Defined by the immigrant experience in Canada while also offering the warmth, comfort, and connections provided by one's cultural background, particularly in cooking, Venba inspires with delightful animation and a hunger-inducing series of gameplay sequences to carry a brief generational drama concerning a Tamil couple and their son. So little is said (perhaps too much) where the actions of deduction allow a decades-spanning story its gracious moments of happiness during distress and occasional food for thought when the future dares to assimilate and destroy the very things one grows to know. There's a little too much quaintness in its storytelling (a random act of violent discrimination, the Ratatouille epiphany, blunt bedroom conversations) to truly feel absorbed in this world. Nevertheless, the clear love and dedication by an indie team aware of its roots serve Venba in ways few experiences could ever provide just plopping the player into a traditional Indian world.

Though rudimentary in comparison to its full release, "Pilot Episode" establishes the clear link to a form of nostalgia toward children's television shows and the pseudo-game their protagonists often begin through active viewing by questioning the viewer. The horror lies in breaking the pseudo-game, now an actual game, by interacting with objects and locations not desired by the protagonist (in this case, Amanda) and witnessing the results of the viewer's rebellion. Real interactivity in this manner conveys the similar disregard the aging child/teen/adult likely holds upon watching these shows, so the ease by which these developers harness an innate terror within the intersections of two distinct mediums, video and videogame, is a considerable promise for the full release which expands these elements in ways furthering the viewer's/player's breaking of the original pseudo-game.

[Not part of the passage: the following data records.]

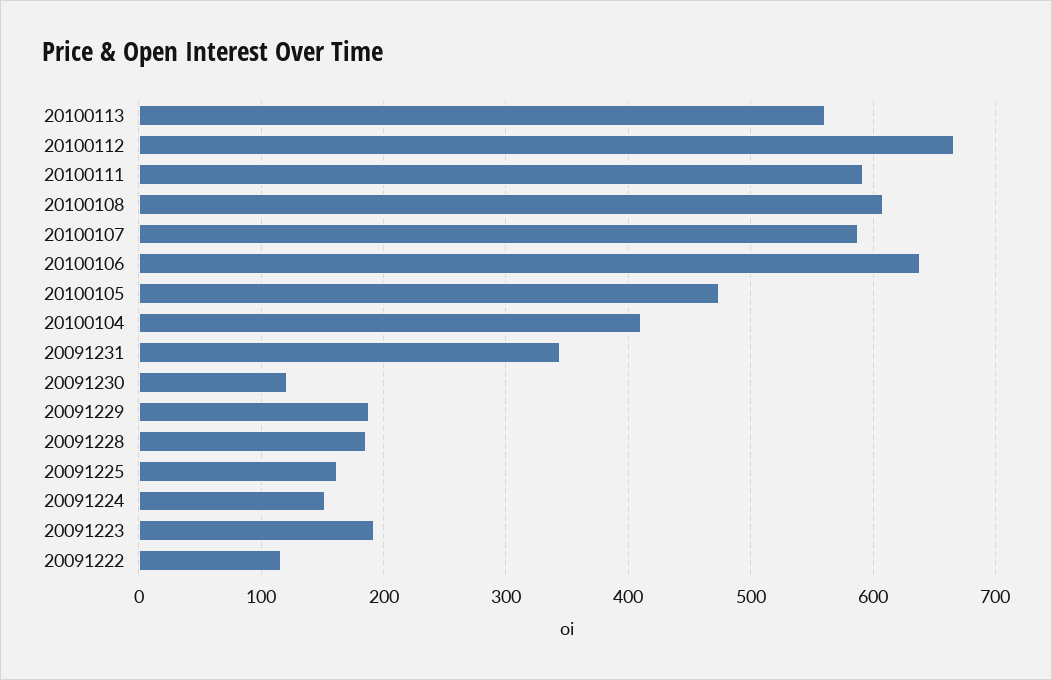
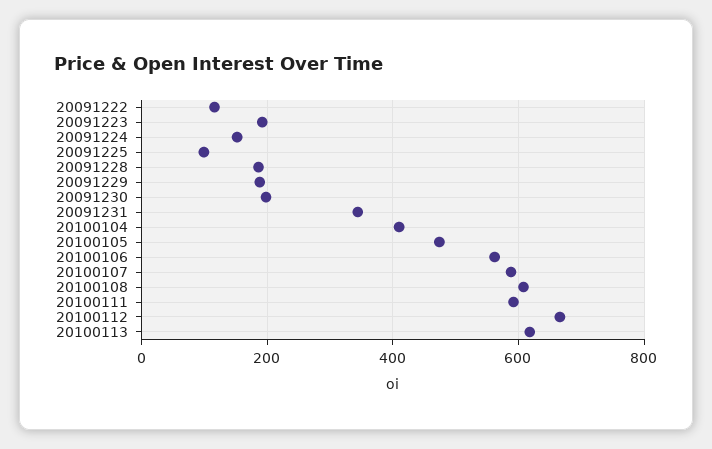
  {
-   "20100113": 560,
+   "20100113": 620,
    "20100112": 670,
    "20100111": 590,
    "20100108": 610,
    "20100107": 590,
-   "20100106": 640,
+   "20100106": 560,
    "20100105": 470,
    "20100104": 410,
    "20091231": 340,
-   "20091230": 120,
+   "20091230": 200,
    "20091229": 190,
    "20091228": 190,
-   "20091225": 160,
+   "20091225": 100,
    "20091224": 150,
    "20091223": 190,
    "20091222": 120
  }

The nature of complicity with media makes Rendition an interesting attempt to question interactivity with horrid violence, yet the assumptions necessary to provide this mechanical, turgid, thesaurus-seeking text adventure the political agency to advocate for its self-reflexive intentions are little met when boredom overwhelms where terror and nausea should. I admire what this game could be far more than what it actually is.

Did not finish it due to an ear infection and not wanting to deal with audio cues, so I just watched the last two days from Markiplier; but the success of FNAF 6 relies on its increased humor and an ending which (while hard to connect without all the secret lore in the game) satisfies in about the same manner as a Saw film ending. The game mechanics are clearly shoddy yet excusable for being free. Despite my issues with how Cawthon has essentially made the entire series so far a Afton family drama and not relied on the ambiguities before such information, FNAF 6 manages to tie the OG storyline up in a manner I can enjoy with my subtextual interpretation regarding capitalism oriented toward children.